Бушардон никогда не прерывал свою пленницу. Он позволил ей выговориться. Очевидно, он надеялся, что если дать ей говорить много и долго, то она как-то выболтает правду — или, по меньшей мере, то, что он хотел бы услышать как правду.





— В конце июля, — продолжала Мата Хари, — я обедала в личной комнате одного из ресторанов с одним моим любовников, начальником полиции Берлина Грибелем. Мы услышали шум демонстрации. Грибель, которому не сообщили об этой акции, вместе со мной пошел на площадь, где она проходила. Огромная толпа людей собралась перед императорским дворцом. Она вела себя как безумная и кричала: «Германия превыше всего!»

Потом последовало объявление войны. Все иностранцы, пребывавшие в Берлине, тут же подлежали регистрации. Из-за «форс-мажорных» обстоятельств мой контракт с театром пришлось расторгнуть. Но театральный портной потребовал с меня 80 тысяч франков за подготовленные им для выступлений сценические костюмы и отобрал в счет этого долга все меха, и все украшения, что были у меня.

Затем она рассказала, как во время поездки в Швейцарию она потеряла весь свой багаж. Она описала свое возвращение в Берлин и последовавшее за этим окончательное возвращение в Голландию.

— Вернувшись на родину, я чувствовала себя ужасно. У меня совсем не было денег. Правда, у меня был в Гааге мой бывший любовник, полковник барон ван дер Капеллен из второго гусарского полка. Он был женат и очень богат. Но, зная, какое значение для него имеет одежда, я не могла появиться у него, не обновив свой гардероб. Однажды, когда я выходил из церкви в Амстердаме, со мной заговорил незнакомец. Это был банкир ван дер Схальк. Он стал моим любовником. Он был ко мне очень добр и щедр. Так как я перед ним выдала себя за русскую, он мне показал большую часть страны, не подозревая, что я знаю ее лучше его.

Когда я снова обеспечила себя порядочным гардеробом, я вернулась к барону ван Капеллену. Он и сегодня остается моим любовником.

В этот момент, Мата Хари, похоже, подвела память, когда она сказала Бушардону, что вернулась в Париж «в мае 1915 года», чтобы забрать свои вещи, оставшиеся тут на хранении.

— Я поехала через Англию и Дьепп. Три месяца я жила в «Гранд-Отеле» (снова ошибка — С.В.) и стала любовницей маркиза де Бофора, проживавшего в той же гостинице. Я просто не хотела быть одинокой в Париже.

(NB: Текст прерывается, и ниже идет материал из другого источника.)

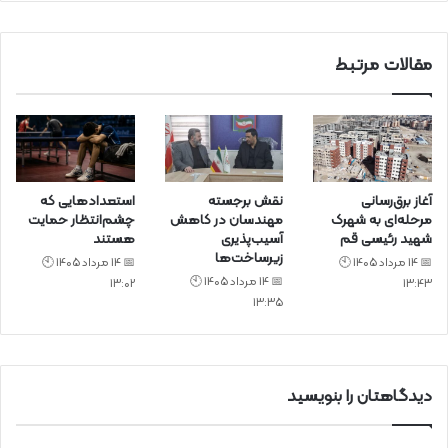
د
مقالات مرتبط
آغاز برق‌رسانی
نقش برجسته
استعدادهایی که
مرحله‌ای به شهرک
مهندسان در کاهش
چشم‌انتظار حمایت
شهید رئیسی قم
آسیب‌پذیری
هستند
زیرساخت‌ها
📅 14 مرداد 1405 🕙
📅 14 مرداد 1405 🕙
📅 14 مرداد 1405 🕙
13:02
13:43
13:35
دیدگاهتان را بنویسید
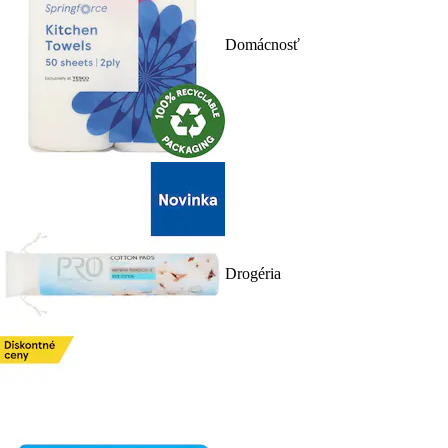
Domácnosť
Drogéria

Так как английская граница из-за военных перевозок была закрыта, я со своими десятью ящиками багажа вернулась в Голландию через Испанию.

Перед тем, как она закончила давать показания в этот день 13 января, Мата Хари потребовала, чтобы в защитники ей назначили мэтра Клюне. И она еще раз заявила протест против «условий в „Сен-Лазаре“.